Being a writer, I Google myself a lot. Every Sunday, in fact. One thing I've noticed is that I come right at the top in the search terms "midlist writer" and number five for "midlist." Since I'm proud of the term midlist, I'm pretty happy to be so publicly associated with it. Until recently, however, I was many pages down the list for the term "midlist author".
I decided to experiment. On the sidebar of this blog is a list of my books. It used to be titled simply "My Books." I changed it to "Books by yours truly, the Midlist Author."
A week later I Googled the term midlist author and I came up as number three. Strangely, if you put quotes around it, I only come up on page 8 of the Google search. Using or not using quotes around "Midlist Writer" doesn't affect the standings for that term. Not sure why, but then again I'm pretty computer illiterate. Anyone know why this is so?
An interesting post over the fine blog The Feckless Goblin states that SEO is a waste of time for writers. The main points are (A) there's too much competition for common terms such as "creative writing" or "horror author" and (B) SEO is a boring waste of time for authors who should be producing something worth reading. I can't argue with that in general, but if quick, simple little tweaks on your blog can up your rating in specialist search terms, I say go for it.
1 comment:
Blogspot is brilliant for SEO - it's owned by Google, of course, so that gives it a great advantage.

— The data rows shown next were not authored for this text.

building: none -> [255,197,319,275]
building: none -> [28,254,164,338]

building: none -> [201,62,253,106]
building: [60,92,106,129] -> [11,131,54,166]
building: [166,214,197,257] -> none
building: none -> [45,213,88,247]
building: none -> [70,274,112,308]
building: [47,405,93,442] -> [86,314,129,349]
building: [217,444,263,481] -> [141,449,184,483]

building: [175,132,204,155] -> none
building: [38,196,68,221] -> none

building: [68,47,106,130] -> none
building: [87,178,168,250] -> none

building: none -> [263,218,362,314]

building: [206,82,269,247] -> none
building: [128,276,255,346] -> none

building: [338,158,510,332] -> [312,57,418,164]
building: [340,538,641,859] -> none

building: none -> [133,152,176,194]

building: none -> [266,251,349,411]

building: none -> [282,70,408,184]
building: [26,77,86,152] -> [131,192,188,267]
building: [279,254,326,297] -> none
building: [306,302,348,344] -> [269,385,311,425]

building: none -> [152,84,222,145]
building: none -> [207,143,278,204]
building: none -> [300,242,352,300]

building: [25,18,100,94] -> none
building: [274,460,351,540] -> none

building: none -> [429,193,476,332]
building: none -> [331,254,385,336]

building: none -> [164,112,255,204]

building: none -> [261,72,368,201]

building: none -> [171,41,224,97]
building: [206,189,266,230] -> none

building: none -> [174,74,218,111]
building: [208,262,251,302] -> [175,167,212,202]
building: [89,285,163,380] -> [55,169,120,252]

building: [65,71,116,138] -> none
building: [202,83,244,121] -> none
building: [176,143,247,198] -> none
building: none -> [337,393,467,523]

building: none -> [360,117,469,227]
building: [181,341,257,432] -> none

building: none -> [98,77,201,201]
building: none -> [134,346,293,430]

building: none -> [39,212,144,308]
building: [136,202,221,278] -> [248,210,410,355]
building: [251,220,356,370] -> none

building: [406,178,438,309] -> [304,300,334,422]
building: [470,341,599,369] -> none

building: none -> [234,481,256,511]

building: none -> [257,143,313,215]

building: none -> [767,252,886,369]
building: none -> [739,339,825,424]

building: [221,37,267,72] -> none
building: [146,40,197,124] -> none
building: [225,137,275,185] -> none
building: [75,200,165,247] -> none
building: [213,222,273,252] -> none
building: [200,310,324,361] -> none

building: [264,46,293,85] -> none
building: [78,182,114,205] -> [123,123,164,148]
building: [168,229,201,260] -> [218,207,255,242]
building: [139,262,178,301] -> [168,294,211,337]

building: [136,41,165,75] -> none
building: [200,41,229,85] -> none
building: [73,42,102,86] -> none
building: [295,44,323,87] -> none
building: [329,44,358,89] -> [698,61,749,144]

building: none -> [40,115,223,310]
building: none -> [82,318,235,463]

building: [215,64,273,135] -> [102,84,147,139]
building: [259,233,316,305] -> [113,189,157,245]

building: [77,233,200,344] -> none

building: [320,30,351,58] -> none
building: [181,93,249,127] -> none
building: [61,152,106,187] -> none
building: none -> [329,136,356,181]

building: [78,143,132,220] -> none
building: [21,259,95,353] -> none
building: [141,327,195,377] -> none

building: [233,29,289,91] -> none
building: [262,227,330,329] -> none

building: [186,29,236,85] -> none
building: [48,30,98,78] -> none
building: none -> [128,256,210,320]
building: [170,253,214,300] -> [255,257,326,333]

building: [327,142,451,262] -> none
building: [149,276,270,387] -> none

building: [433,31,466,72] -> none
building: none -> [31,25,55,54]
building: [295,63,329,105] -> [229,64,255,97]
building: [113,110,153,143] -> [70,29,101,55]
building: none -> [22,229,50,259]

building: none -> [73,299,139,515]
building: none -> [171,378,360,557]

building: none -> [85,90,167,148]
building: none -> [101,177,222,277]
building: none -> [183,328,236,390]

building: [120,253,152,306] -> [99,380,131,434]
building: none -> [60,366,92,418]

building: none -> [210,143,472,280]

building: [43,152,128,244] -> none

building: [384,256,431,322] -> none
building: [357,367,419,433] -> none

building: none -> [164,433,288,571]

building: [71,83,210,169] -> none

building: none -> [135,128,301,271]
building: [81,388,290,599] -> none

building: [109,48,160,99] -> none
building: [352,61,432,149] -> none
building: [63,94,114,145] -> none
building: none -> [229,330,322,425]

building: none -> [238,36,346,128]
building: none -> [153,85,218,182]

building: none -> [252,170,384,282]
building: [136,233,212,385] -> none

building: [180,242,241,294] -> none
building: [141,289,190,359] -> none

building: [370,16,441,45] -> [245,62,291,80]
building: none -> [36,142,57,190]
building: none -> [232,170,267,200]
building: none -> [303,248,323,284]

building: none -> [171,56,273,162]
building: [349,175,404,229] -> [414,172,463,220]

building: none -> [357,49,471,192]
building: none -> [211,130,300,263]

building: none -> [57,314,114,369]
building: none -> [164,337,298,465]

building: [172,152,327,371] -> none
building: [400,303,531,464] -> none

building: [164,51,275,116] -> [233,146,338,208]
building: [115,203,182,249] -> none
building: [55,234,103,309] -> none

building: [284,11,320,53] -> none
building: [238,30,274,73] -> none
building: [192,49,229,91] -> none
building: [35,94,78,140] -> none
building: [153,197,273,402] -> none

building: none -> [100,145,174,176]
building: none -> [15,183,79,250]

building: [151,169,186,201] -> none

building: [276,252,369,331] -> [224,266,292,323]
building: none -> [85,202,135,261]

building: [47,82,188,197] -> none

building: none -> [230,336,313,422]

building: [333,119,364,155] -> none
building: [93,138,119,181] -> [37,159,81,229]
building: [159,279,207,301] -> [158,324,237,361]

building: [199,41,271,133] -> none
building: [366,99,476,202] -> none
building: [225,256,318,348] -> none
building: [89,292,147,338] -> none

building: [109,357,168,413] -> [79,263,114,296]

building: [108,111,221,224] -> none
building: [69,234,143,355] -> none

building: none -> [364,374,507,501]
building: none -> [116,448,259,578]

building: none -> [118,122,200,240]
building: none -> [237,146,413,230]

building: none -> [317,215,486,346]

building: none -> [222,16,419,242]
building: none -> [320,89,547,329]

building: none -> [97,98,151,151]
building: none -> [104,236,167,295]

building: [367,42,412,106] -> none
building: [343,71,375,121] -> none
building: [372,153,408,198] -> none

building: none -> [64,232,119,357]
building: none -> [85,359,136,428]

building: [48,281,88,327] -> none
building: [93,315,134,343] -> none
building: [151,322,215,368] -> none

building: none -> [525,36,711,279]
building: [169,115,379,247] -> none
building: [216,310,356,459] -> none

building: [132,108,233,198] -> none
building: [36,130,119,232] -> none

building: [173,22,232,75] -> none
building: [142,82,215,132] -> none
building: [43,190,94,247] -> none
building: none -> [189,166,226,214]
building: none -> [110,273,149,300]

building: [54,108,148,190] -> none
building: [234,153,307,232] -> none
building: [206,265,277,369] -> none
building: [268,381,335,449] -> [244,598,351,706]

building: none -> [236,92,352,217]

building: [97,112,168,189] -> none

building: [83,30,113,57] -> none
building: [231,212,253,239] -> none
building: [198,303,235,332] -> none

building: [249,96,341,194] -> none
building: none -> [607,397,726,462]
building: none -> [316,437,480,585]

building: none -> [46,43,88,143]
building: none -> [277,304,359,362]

I frequently find that if I make up a word (like 'moneygarchy') or use an uncommon phrase (like 'disingenuous tosh'), I get very high rankings (usually number 1 or 2), and these days, Google seems to be indexing blogs almost in real time.
The trick is to figure out the search terms that people might use to find you: your name, obviously, and 'writer' or 'author' and possibly the genre(s) you write in. These keywords should all feature in the title of your blog.